Catadores de tralhas e sonhos
Milton Hatoum
O Estado de São Paulo
27 Março 2015
São centenas, talvez milhares os
catadores de papel nessa megalópole. Puxam ou empurram carroças e catam objetos
no lixo ou nas calçadas. É um museu de tralhas variadas: restos de materiais
para construção, papel, caixas de papelão, embalagens de inúmeros produtos, e
até mesmo objetos decorativos, alguns belos e antigos, desprezados por algum
herdeiro.
Há carroças exóticas, pintadas com
desenhos de figuras pop, seres mitológicos, nuvens, pássaros e vampiros. Em
Santana, vi uma carroça que lembrava um jinriquixá, só que maior do que o
veículo asiático.
Era puxada por um velho e transportava
uma avó e seu netinho, sentados em pilhas de papel. Perguntei ao carroceiro
quanto ele cobrava pelo transporte de passageiros.
"Depende... Pra perto daqui, cinco
reais. Pra fora do bairro, cobro 15 ou 12, depende do passageiro e do dia. Não
gasto gasolina, nem nada, é só força mesmo, amigo."

■ ■ ■

» **Verifique sua compreensão**
#1 Verta para o inglês esta frase da crônica sobre os catadores: "Perguntei ao carroceiro quanto ele cobrava pelo transporte de passageiros."
#2 Reproduza, a partir dos registros, as linhas desde a que contém "Navya Nyāya philosophy</li>" até a que contém "six school interpretation</a></li>", incluindo ambas.
A crônica e os registros são materiais independentes entre si.

■ ■ ■

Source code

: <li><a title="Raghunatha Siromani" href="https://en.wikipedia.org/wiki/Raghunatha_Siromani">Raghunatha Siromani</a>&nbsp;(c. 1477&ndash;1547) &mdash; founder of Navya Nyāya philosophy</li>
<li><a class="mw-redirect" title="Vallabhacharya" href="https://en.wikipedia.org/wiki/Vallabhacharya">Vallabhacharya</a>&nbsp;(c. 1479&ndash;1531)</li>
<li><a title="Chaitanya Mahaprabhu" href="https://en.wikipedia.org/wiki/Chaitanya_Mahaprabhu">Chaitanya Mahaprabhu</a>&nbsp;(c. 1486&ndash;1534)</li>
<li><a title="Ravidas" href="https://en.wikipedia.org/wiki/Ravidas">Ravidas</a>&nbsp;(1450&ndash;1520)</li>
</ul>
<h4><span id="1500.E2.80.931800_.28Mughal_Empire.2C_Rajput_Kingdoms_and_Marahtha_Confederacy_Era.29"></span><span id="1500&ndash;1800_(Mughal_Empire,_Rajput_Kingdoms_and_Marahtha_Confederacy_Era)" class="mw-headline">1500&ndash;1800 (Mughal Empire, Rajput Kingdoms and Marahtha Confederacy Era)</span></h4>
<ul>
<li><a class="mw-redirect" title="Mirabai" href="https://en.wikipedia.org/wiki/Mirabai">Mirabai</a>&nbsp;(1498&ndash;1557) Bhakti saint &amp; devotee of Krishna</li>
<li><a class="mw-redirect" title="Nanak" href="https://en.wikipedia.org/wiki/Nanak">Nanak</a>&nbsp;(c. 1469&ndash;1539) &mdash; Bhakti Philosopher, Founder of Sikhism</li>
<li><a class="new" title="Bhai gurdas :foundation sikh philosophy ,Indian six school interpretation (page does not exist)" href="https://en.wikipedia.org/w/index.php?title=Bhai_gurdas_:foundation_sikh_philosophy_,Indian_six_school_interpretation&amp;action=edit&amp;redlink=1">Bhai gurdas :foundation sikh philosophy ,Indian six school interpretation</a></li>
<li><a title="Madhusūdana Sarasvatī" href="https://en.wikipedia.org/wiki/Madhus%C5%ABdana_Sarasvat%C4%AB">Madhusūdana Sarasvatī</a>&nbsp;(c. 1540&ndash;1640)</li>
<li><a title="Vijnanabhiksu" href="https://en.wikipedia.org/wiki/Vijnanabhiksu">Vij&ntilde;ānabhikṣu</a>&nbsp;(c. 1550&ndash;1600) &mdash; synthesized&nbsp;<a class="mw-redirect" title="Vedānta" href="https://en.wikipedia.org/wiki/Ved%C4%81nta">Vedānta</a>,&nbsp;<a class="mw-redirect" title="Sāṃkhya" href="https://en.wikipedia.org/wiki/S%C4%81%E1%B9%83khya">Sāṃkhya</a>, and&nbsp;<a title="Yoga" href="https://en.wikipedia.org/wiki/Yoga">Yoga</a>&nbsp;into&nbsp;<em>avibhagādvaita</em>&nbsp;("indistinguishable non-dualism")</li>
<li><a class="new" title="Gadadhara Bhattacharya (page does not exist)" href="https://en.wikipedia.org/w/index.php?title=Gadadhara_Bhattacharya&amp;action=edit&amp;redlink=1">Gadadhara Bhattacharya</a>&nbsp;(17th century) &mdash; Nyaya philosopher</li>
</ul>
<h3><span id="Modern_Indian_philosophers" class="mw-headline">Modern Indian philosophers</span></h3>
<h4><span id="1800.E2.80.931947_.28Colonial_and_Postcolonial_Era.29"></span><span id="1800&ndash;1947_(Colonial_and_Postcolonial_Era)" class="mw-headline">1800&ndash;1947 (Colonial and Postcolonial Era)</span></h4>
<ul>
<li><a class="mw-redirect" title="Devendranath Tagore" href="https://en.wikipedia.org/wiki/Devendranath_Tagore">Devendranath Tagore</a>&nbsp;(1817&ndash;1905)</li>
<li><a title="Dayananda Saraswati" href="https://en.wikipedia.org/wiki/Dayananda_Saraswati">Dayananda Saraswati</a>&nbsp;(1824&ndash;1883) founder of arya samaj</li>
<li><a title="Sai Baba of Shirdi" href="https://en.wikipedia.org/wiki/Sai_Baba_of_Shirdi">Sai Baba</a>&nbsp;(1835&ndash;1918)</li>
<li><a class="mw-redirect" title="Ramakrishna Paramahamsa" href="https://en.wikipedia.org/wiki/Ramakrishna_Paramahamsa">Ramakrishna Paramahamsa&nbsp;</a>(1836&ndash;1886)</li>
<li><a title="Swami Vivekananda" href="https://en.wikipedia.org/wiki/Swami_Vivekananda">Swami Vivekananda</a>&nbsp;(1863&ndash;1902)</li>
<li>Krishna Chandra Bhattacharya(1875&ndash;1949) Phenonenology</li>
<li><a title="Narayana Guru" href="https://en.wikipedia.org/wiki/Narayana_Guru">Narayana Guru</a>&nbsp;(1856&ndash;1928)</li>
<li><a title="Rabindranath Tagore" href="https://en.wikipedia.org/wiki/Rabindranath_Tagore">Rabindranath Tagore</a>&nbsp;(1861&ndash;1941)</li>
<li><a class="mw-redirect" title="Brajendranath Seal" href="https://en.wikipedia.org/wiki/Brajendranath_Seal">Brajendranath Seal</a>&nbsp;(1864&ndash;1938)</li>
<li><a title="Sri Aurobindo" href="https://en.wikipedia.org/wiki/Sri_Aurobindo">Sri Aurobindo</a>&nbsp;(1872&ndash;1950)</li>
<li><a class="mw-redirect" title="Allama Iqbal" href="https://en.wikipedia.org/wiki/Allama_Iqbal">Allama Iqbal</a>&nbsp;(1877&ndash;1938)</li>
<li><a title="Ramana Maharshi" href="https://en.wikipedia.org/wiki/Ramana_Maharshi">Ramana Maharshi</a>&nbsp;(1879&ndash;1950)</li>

■ ■ ■

» **Gabarito das tarefas**
#1 I asked the cart driver how much he charged to carry passengers.

#2
: <li><a title="Raghunatha Siromani" href="https://en.wikipedia.org/wiki/Raghunatha_Siromani">Raghunatha Siromani</a>&nbsp;(c. 1477&ndash;1547) &mdash; founder of Navya Nyāya philosophy</li>
<li><a class="mw-redirect" title="Vallabhacharya" href="https://en.wikipedia.org/wiki/Vallabhacharya">Vallabhacharya</a>&nbsp;(c. 1479&ndash;1531)</li>
<li><a title="Chaitanya Mahaprabhu" href="https://en.wikipedia.org/wiki/Chaitanya_Mahaprabhu">Chaitanya Mahaprabhu</a>&nbsp;(c. 1486&ndash;1534)</li>
<li><a title="Ravidas" href="https://en.wikipedia.org/wiki/Ravidas">Ravidas</a>&nbsp;(1450&ndash;1520)</li>
</ul>
<h4><span id="1500.E2.80.931800_.28Mughal_Empire.2C_Rajput_Kingdoms_and_Marahtha_Confederacy_Era.29"></span><span id="1500&ndash;1800_(Mughal_Empire,_Rajput_Kingdoms_and_Marahtha_Confederacy_Era)" class="mw-headline">1500&ndash;1800 (Mughal Empire, Rajput Kingdoms and Marahtha Confederacy Era)</span></h4>
<ul>
<li><a class="mw-redirect" title="Mirabai" href="https://en.wikipedia.org/wiki/Mirabai">Mirabai</a>&nbsp;(1498&ndash;1557) Bhakti saint &amp; devotee of Krishna</li>
<li><a class="mw-redirect" title="Nanak" href="https://en.wikipedia.org/wiki/Nanak">Nanak</a>&nbsp;(c. 1469&ndash;1539) &mdash; Bhakti Philosopher, Founder of Sikhism</li>
<li><a class="new" title="Bhai gurdas :foundation sikh philosophy ,Indian six school interpretation (page does not exist)" href="https://en.wikipedia.org/w/index.php?title=Bhai_gurdas_:foundation_sikh_philosophy_,Indian_six_school_interpretation&amp;action=edit&amp;redlink=1">Bhai gurdas :foundation sikh philosophy ,Indian six school interpretation</a></li>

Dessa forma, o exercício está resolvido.